May 30, 2012 by The Editor
Living in London, it is easy to forget that the city is full of interesting and beautiful, sometimes surprising, sights. When you live somewhere, you get caught up in the affairs of daily life and work, and on the weekends sightseeing is not the first thing that comes to mind. But occasionally I get out and see something new. Recently a friend and fellow blogger suggested I visit St. Mary Woolnoth, a church in the City of London. He had read an article about it and was curious to know a bit more. So for this blog post, and we’ll say in honor of the Queen’s Diamond Jubilee, I post a few photos from my visit to St. Mary Woolnoth of the Nativity in the City of London.
The City is known today as the center of the financial industry in London, the United Kingdom, and is certainly one of the most important world markets in banking. It has a reputation as being the center of greed and conspicuous consumption with bankers taking home immense bonuses and salaries. You don’t have to be in London very long to understand the disparity not just between the rich and the poor, but also between the immensely wealthy, entitled class of men and women who populate this industry versus the just normally well-to-do and middle class.
London has long been a center for business and was also for a very long time (the center city) a place where people actually lived. That is not really the case today. It has a population of just over 10,000 people, while Greater London comes in at nearly 8 million. Nonetheless, religious and cultural institutions remain alongside the great banks of England and reach out to the workers who flood in on a daily basis. Many old churches can been seen in The City and they reflect its varied traditions and transformations.
St. Mary Woolnoth reflects the opulence of its location. Built in the 18th century, its gilded interior is ornate and well cared-for. The space is fairly small. It would probably accommodate 200 people snuggly. Incongruously two flat screen TVs grace the altar. I’m not sure why. Possibly to help lead singing?
At the entrance to the church, on either side of the vestibule, are two large placards, seen below. One is a Table of Fees, the other a Table of Charities.

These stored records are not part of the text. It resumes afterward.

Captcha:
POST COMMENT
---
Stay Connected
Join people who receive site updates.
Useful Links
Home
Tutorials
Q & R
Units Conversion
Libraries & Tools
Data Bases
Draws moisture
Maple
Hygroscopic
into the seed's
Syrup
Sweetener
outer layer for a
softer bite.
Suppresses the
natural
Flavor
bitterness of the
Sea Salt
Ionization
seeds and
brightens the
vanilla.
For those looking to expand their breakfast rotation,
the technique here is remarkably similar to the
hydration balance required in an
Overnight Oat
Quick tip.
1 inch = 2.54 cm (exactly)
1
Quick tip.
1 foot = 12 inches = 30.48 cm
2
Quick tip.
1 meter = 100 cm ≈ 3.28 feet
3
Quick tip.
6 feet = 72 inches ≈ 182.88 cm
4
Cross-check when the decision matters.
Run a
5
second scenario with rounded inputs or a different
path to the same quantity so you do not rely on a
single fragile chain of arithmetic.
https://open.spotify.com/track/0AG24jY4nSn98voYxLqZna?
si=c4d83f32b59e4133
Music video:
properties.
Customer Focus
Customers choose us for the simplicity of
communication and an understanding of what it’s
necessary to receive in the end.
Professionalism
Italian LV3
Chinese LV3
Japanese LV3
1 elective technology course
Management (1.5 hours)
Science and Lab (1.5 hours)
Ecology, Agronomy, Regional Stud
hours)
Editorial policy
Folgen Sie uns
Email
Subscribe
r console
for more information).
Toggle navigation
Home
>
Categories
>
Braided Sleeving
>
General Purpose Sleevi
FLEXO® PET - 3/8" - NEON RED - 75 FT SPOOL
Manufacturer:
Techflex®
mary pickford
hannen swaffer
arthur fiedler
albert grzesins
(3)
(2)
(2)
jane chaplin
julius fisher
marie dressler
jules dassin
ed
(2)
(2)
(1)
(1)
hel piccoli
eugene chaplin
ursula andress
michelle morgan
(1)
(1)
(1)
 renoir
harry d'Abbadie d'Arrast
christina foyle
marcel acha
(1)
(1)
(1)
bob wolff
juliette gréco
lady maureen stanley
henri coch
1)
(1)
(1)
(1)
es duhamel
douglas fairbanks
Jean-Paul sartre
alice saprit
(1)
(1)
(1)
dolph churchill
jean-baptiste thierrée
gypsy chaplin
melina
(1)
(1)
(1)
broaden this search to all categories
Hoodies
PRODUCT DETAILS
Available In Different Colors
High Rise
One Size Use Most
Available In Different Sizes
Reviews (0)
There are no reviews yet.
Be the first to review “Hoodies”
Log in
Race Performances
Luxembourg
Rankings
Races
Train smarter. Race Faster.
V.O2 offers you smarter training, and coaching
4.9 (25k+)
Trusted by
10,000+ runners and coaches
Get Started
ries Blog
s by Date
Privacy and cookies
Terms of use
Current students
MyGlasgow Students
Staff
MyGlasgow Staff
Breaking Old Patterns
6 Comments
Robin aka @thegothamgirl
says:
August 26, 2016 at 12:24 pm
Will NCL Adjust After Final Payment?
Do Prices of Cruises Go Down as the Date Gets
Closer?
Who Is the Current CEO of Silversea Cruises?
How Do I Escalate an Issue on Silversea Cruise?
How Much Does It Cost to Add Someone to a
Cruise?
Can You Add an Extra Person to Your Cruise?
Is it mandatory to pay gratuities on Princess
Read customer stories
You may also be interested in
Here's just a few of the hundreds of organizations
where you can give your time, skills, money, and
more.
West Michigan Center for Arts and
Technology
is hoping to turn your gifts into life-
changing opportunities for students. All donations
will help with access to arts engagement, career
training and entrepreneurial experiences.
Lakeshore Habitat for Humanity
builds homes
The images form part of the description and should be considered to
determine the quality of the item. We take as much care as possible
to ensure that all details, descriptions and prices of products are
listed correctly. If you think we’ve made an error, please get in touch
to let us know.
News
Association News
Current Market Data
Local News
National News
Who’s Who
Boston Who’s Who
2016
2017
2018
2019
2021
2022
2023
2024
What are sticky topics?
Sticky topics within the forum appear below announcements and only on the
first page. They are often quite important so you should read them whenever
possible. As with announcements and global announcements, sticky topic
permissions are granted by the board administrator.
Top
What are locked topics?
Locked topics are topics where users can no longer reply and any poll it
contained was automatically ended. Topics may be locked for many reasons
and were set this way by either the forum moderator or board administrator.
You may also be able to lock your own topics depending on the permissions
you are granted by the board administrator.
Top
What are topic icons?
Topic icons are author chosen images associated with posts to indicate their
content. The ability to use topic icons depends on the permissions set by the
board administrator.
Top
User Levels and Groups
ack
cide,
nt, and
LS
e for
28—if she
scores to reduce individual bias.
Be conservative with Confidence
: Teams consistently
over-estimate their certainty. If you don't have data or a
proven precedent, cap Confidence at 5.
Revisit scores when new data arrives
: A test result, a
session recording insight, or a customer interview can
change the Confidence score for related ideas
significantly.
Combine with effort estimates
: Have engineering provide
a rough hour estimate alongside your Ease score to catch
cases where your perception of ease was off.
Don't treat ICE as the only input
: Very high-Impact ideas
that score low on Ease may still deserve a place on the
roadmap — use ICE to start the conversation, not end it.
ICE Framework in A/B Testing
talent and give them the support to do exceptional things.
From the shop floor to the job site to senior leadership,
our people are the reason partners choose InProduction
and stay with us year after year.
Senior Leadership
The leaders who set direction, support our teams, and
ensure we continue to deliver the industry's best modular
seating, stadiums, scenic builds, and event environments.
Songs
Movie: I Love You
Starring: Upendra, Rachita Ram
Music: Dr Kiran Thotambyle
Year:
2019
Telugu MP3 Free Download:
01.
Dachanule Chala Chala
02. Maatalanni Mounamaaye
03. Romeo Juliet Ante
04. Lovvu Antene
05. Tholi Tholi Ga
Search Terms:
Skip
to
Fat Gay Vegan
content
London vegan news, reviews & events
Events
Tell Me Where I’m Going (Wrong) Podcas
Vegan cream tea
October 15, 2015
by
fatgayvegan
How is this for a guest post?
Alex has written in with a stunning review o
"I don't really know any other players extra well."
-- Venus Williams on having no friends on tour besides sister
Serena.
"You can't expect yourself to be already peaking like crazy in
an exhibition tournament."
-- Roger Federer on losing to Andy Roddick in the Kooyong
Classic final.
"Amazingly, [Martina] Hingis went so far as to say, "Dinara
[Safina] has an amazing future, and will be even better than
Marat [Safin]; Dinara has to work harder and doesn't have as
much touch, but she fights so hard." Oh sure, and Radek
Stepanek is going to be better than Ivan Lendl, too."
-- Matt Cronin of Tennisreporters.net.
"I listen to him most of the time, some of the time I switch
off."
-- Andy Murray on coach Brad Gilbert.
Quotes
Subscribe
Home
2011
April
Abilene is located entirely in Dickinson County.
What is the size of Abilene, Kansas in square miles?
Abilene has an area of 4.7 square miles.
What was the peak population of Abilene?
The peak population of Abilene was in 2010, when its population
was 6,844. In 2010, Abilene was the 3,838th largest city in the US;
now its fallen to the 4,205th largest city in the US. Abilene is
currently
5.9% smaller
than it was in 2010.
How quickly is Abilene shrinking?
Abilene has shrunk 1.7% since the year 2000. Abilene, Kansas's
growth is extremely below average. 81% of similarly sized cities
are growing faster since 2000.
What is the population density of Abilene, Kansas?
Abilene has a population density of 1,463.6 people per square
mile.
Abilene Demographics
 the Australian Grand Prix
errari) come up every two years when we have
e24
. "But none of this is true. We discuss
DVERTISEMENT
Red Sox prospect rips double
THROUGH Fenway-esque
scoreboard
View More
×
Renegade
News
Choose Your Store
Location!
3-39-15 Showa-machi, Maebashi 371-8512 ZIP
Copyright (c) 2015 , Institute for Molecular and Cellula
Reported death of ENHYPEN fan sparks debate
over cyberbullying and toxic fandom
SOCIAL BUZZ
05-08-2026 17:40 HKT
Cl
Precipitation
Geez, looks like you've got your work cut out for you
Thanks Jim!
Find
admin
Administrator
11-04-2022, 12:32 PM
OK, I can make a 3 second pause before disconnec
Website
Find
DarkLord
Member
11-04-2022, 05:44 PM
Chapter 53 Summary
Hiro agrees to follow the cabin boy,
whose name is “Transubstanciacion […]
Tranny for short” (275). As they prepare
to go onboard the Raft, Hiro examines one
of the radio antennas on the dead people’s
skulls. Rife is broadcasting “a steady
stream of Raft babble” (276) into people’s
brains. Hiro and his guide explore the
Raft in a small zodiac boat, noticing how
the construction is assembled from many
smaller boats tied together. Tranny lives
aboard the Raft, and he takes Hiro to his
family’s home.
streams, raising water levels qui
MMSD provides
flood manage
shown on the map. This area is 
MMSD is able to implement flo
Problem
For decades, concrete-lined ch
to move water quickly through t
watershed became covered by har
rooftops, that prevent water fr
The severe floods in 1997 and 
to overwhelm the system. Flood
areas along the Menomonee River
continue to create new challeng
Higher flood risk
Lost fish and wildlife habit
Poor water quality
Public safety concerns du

Also incongruously, set off to the side in a dark corner, is a simple statue of the Virgin with Child. The gentle folds and soft hues of the sculpture are at odds with the cold stone and glittering decor of the sanctuary.
Built on a site said to have been a pagan temple in ancient times, the church is just steps outside the Bank tube station. Visitors to The City might find the massive exteriors of the banking infrastructure reason enough to not spend much time there. But St. Mary Woolnoth is an example of what you might find on a visit, along with many other similarly interesting sites tucked into unexpected courtyards and narrow lanes throughout the Square Mile.